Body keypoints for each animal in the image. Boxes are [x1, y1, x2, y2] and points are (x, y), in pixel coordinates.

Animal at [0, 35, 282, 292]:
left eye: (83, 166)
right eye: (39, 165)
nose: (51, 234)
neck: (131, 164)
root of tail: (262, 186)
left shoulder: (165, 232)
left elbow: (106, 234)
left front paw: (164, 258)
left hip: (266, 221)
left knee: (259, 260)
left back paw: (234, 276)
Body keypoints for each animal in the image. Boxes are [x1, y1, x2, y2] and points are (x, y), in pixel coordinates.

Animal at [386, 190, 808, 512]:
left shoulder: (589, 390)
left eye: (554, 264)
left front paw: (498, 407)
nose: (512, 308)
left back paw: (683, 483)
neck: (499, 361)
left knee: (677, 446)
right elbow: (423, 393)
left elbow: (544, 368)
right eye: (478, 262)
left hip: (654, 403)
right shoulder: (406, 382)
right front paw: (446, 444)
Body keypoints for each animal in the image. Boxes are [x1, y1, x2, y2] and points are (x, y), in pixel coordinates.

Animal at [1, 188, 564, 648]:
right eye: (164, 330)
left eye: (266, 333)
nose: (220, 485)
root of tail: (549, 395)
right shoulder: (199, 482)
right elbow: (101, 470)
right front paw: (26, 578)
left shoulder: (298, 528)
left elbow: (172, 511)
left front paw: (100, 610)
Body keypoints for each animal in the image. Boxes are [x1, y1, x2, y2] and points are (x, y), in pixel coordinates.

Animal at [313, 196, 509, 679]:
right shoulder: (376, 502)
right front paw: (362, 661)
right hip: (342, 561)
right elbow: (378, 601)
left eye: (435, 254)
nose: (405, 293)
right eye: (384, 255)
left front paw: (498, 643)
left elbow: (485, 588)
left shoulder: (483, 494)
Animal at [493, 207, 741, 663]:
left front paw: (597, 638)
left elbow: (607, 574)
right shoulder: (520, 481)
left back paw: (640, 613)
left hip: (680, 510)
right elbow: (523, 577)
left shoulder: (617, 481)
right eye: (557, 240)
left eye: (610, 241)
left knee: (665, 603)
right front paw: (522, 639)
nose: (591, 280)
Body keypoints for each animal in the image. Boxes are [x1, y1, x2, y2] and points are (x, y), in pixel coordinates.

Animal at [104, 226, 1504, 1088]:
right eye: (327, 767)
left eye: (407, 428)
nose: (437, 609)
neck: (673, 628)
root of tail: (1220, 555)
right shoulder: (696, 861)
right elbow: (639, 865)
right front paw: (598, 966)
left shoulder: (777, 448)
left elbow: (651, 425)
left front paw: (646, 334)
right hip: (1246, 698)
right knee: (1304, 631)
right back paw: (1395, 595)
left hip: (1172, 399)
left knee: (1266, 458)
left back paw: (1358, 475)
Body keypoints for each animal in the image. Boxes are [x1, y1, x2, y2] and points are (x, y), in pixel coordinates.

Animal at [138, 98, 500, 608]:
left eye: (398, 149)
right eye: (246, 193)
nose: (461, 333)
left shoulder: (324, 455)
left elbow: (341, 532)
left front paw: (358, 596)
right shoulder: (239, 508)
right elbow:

== TASK GOAL ==
In this exercise, repeat all entries exactly.

== RESULT FOR THIS TASK ==
Body keypoints for each animal in the image. Boxes are [x1, y1, x2, y2] and points are (x, y), in pixel coordinates.

Animal at [0, 35, 282, 292]:
left eye: (83, 166)
right eye: (39, 165)
nose: (51, 234)
neck: (131, 164)
root of tail: (262, 186)
left shoulder: (165, 232)
left elbow: (106, 234)
left front paw: (164, 258)
left hip: (266, 221)
left knee: (259, 260)
left back paw: (234, 276)
Body keypoints for each animal in the image. Boxes are [x1, y1, x2, y2] and points are (x, y), in pixel coordinates.

Animal at [386, 190, 808, 512]:
left shoulder: (589, 390)
left eye: (554, 264)
left front paw: (498, 407)
nose: (512, 308)
left back paw: (683, 483)
neck: (499, 361)
left knee: (677, 446)
right elbow: (423, 393)
left elbow: (544, 368)
right eye: (478, 262)
left hip: (654, 403)
right shoulder: (406, 382)
right front paw: (446, 444)
Body keypoints for each animal in the image. Boxes are [x1, y1, x2, y2] and points are (x, y), in pixel coordinates.

Animal at [1, 188, 564, 648]:
right eye: (164, 330)
left eye: (266, 333)
nose: (220, 485)
root of tail: (549, 395)
right shoulder: (199, 482)
right elbow: (101, 470)
right front paw: (26, 578)
left shoulder: (298, 528)
left elbow: (172, 511)
left front paw: (100, 610)
Body keypoints for each animal in the image. Boxes are [x1, y1, x2, y2] and points are (x, y), in pixel coordinates.

Animal at [313, 196, 509, 679]:
right shoulder: (376, 502)
right front paw: (362, 661)
right hip: (342, 561)
right elbow: (378, 601)
left eye: (435, 254)
nose: (405, 293)
right eye: (384, 255)
left front paw: (498, 643)
left elbow: (485, 588)
left shoulder: (483, 494)
Animal at [493, 207, 741, 663]:
left front paw: (597, 638)
left elbow: (607, 574)
right shoulder: (520, 481)
left back paw: (640, 613)
left hip: (680, 510)
right elbow: (523, 577)
left shoulder: (617, 481)
right eye: (557, 240)
left eye: (610, 241)
left knee: (665, 603)
right front paw: (522, 639)
nose: (591, 280)
Body keypoints for each animal in the image. Boxes are [x1, y1, x2, y2] and points are (x, y), in pixel coordinates.

Animal at [104, 226, 1504, 1088]:
right eye: (327, 767)
left eye: (407, 428)
nose: (437, 609)
neck: (673, 628)
root of tail: (1220, 555)
right shoulder: (696, 861)
right elbow: (639, 865)
right front paw: (598, 966)
left shoulder: (777, 448)
left elbow: (651, 425)
left front paw: (646, 334)
right hip: (1246, 698)
right knee: (1304, 631)
right back paw: (1395, 595)
left hip: (1172, 399)
left knee: (1266, 458)
left back paw: (1358, 475)
Body keypoints for each animal in the image. Boxes are [x1, y1, x2, y2] and points are (x, y), in pixel coordinates.

Animal at [138, 98, 500, 608]:
left eye: (398, 149)
right eye: (246, 193)
nose: (461, 333)
left shoulder: (324, 455)
left elbow: (341, 532)
left front paw: (358, 596)
right shoulder: (239, 508)
right elbow:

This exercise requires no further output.